For Vivek Shraya, coming to terms with her sexuality was never easy. Growing up in the Canadian city of Edmonton, where there were few brown faces, it was tough for her to identify the reason she was being bullied.

“There was no a-ha moment for me,” she said. “I kept getting called gaylord or faggot every day. I didn’t know what it meant. I just thought it meant loser or nerd, until a friend explained to me – it means you like boys. And I thought maybe those are words for me.” Shraya continued: “It’s very strange to learn who you are through hatred, essentially. The first thing that you learn about yourself, you learn that it’s actually something that’s hated and abhorred. And so a lot of my journey has been working through that hatred.”

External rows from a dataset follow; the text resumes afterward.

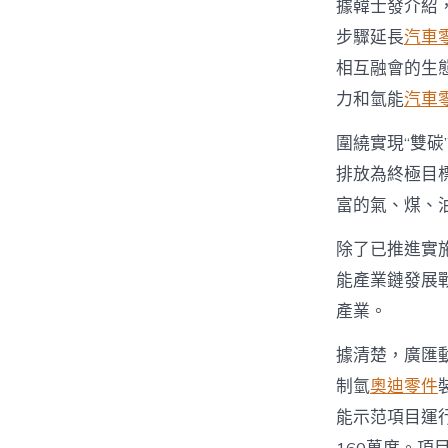
據韓士發介紹
步驟延長
汽車
相互融會的生
力和氫能
汽車
圍繞實現“雙碳
排放為終極目
富的氣、煤、
除了已推進實
能產業鏈發展
產業。
據清楚，廣匯
制氫
奧迪零件
能示范項目運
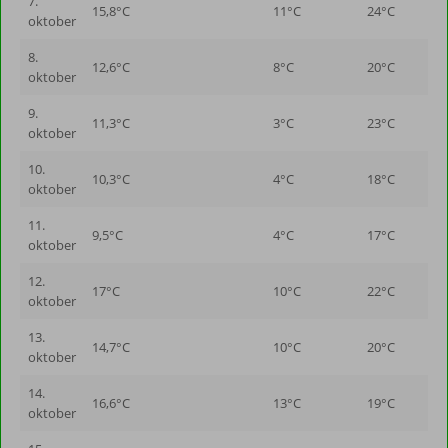
7.
15,8°C
11°C
24°C
oktober
8.
12,6°C
8°C
20°C
oktober
9.
11,3°C
3°C
23°C
oktober
10.
10,3°C
4°C
18°C
oktober
11.
9,5°C
4°C
17°C
oktober
12.
17°C
10°C
22°C
oktober
13.
14,7°C
10°C
20°C
oktober
14.
16,6°C
13°C
19°C
oktober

This year, in many ways, has been exceptional for Shraya. She came out as a transwoman on her 35th birthday in February, asking people to refer to her by the pronouns she and her, and wrote a song about it. Already the author of four books, she released a book of poetry Even This Page Is White in April. She was one of two Grand Marshals at the Toronto Pride Parade in May. In May too, her photo essay Trisha, where Shraya recreates images of her mother, got plaudits in the media. And on September 29, Shraya launched her children’s book The Boy & The Bindi.

Yet, even today, Shraya grapples with the idea of being queer and proud. When Trisha images were released, Shraya wrote an accompanying essay in the form of a letter to her mother. It read:

“I don’t believe in God anymore, but sometimes I still have the same prayer. Then I remind myself that the discomfort I feel is less about my body and more about what it means to be feminine in a world that is intent on crushing femininity in any form.”

Racism or homophobia?

Years ago, when she first learnt about her sexuality, her first response was to turn that knowledge into self-hate.

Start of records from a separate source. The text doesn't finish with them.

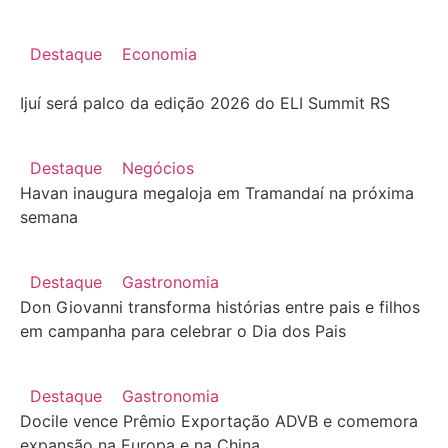
Destaque
Economia
Ijuí será palco da edição 2026 do ELI Summit RS
Destaque
Negócios
Havan inaugura megaloja em Tramandaí na próxima
semana
Destaque
Gastronomia
Don Giovanni transforma histórias entre pais e filhos
em campanha para celebrar o Dia dos Pais
Destaque
Gastronomia
Docile vence Prêmio Exportação ADVB e comemora
expansão na Europa e na China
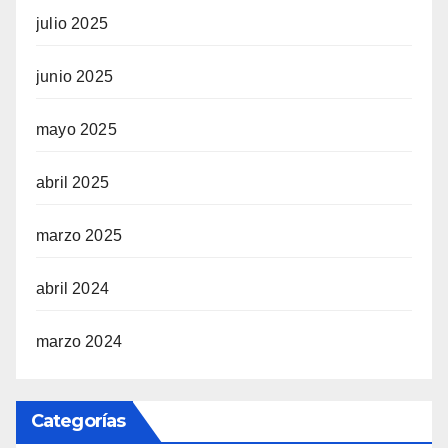
julio 2025
junio 2025
mayo 2025
abril 2025
marzo 2025
abril 2024
marzo 2024
Categorías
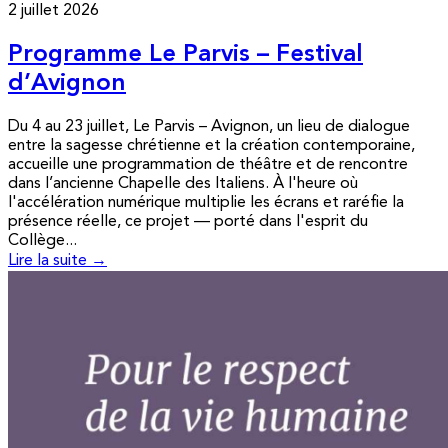
2 juillet 2026
Programme Le Parvis – Festival
d’Avignon
Du 4 au 23 juillet, Le Parvis – Avignon, un lieu de dialogue
entre la sagesse chrétienne et la création contemporaine,
accueille une programmation de théâtre et de rencontre
dans l’ancienne Chapelle des Italiens. À l'heure où
l'accélération numérique multiplie les écrans et raréfie la
présence réelle, ce projet — porté dans l'esprit du
Collège...
Lire la suite →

“I was getting called a fag every day, so my response became, Yes! I am a fag,” she said. “I started coming out to friends in high school. I was about 17 or 18. At the same time, I had desire for women. And I was being told by my gay friends that I am confused. There was a constant push and pull.”

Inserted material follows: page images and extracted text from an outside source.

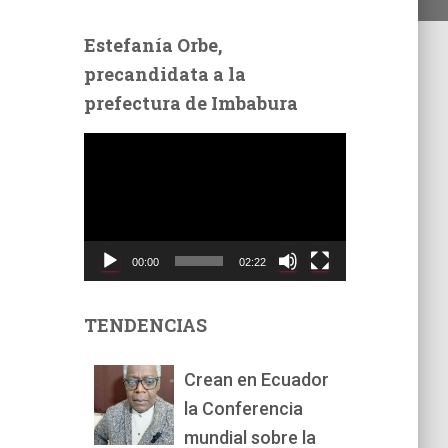
Estefanía Orbe,
precandidata a la
prefectura de Imbabura
R
e
p
r
o
d
00:00
02:22
u
c
t
TENDENCIAS
o
r
Crean en Ecuador
d
la Conferencia
e
v
mundial sobre la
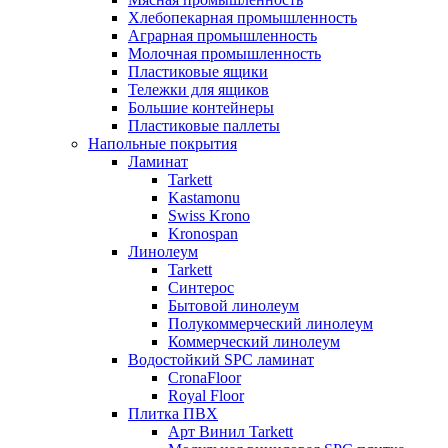
Хлебопекарная промышленность
Аграрная промышленность
Молочная промышленность
Пластиковые ящики
Тележки для ящиков
Большие контейнеры
Пластиковые паллеты
Напольные покрытия
Ламинат
Tarkett
Kastamonu
Swiss Krono
Kronospan
Линолеум
Tarkett
Синтерос
Бытовой линолеум
Полукоммерческий линолеум
Коммерческий линолеум
Водостойкий SPC ламинат
CronaFloor
Royal Floor
Плитка ПВХ
Арт Винил Tarkett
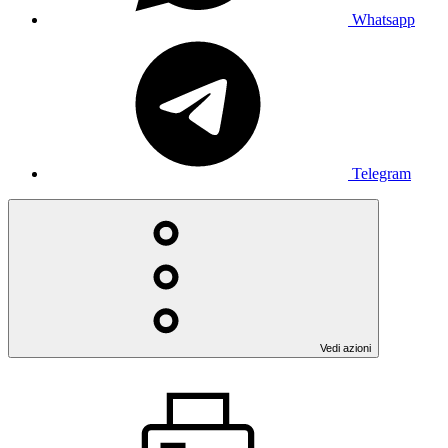
Whatsapp
Telegram
Vedi azioni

As Shraya says, the lines between racism and homophobia were blurred.

“It was hard to say, because I have lighter skin than my brother. He was the one who got called Paki,” she said. “I’d say I had to deal with genderphobia. When a boy starts acting feminine in North America, it’s a cardinal sin. People recognised that something about my gender was not normative.”

Then, when Shraya started visiting gay bars in Edmonton, she began noticing subtle hints of racism. “The ways gay people treated brownness as exotic or foreign... for me, layering of queerness and race became complicated.”

Her way to deal with it was to perform masculinity. For 15 years, she “wore a permanent scowl”, spoke in a lower register, and dressed in black all the time because that’s how masculinity is perceived in North America. At some point, she even asked a male friend to show her how he walked, in order to shield herself from constant harassment.


Shraya spent most of her 20s trying to figure out who she was, while also struggling with bi-phobia – feeling hatred from both straight and gay people. She also came to out her mother when was 21, leaving it to her mother to tell her father. Her parents eventually accepted her, in their own way. “The nice thing about having religious Hindu parents is that it forced them to love me, in a way. Because we are all God’s children.”

It wasn’t until Shraya turned 27 that she heard the term queer, and discovered a sense of belonging. Her thought process around the word also led her to put together a collection of essays titled What I Love About Being Queer.

“I had heard the word in my teens, but as an insult,” she said. “I had not known about reclaiming the word until I met some people who identified as queer. The word left a lot of room for my sexuality, and for my gender. Something about queerness allowed me to be feminine.”

Even so, Shraya knew there was something missing. She had heard the term trans in her 20s, but thought that the moment to explore what being trans meant had passed for her. Then she turned 30.

“I don’t know why, but it was like suddenly I did not feel the same pressure,” she said. “I cared less what people thought about me. I started wearing more feminine clothing, started wearing leggings and nail polish. I started wearing colour again. It seems like a silly thing to say, but being a guy means wearing grey, white and black. Even colour is beaten out of you.”

While Shraya has been overwhelmed with the positive response to her public announcement of coming out as a transwoman, the process hasn’t been without its challenges.

“It wasn’t as if people started calling me ‘she’ right away and... sometimes I felt weird,” she said. “I wasn’t used to it. After 35 years of being called ‘he’ or ‘him’, it is still an adjustment. But when I listened to what they were saying, when I paid attention, there were beautiful moments. It was like an invisible hand reaching the most tender part of me, and caressing it gently.”